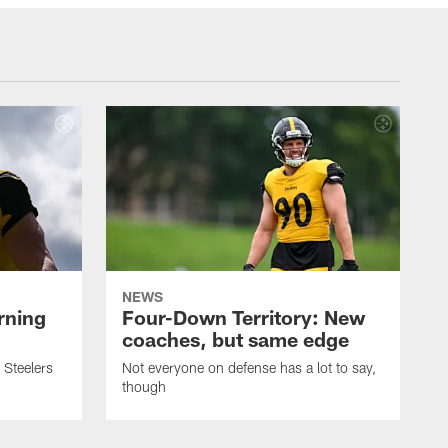
NEWS
rning
Four-Down Territory: New
coaches, but same edge
 Steelers
Not everyone on defense has a lot to say,
though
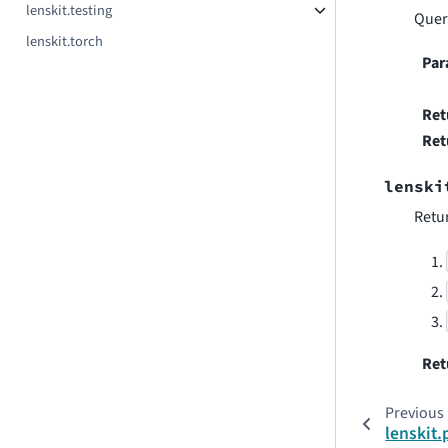
lenskit.testing
Quer
lenskit.torch
Par
Ret
Ret
lenski
Retur
Ret
Previous
lenskit.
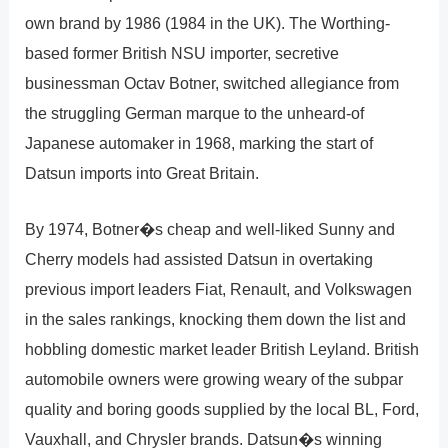
own brand by 1986 (1984 in the UK). The Worthing-
based former British NSU importer, secretive
businessman Octav Botner, switched allegiance from
the struggling German marque to the unheard-of
Japanese automaker in 1968, marking the start of
Datsun imports into Great Britain.
By 1974, Botner�s cheap and well-liked Sunny and
Cherry models had assisted Datsun in overtaking
previous import leaders Fiat, Renault, and Volkswagen
in the sales rankings, knocking them down the list and
hobbling domestic market leader British Leyland. British
automobile owners were growing weary of the subpar
quality and boring goods supplied by the local BL, Ford,
Vauxhall, and Chrysler brands. Datsun�s winning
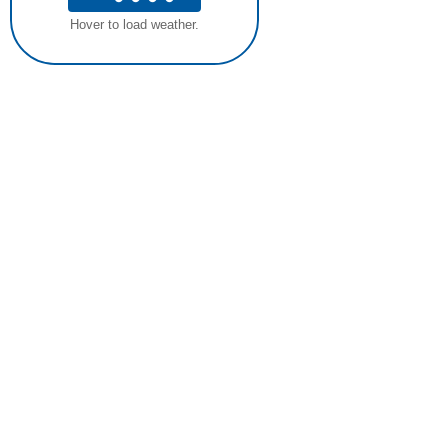
Hover to load weather.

EXERCISE REQUIREMENTS:
Find the lines above with the word "lenskit". Copy them out.

EXERCISE RESPONSE:
lenskit.testing
lenskit.torch
lenskit.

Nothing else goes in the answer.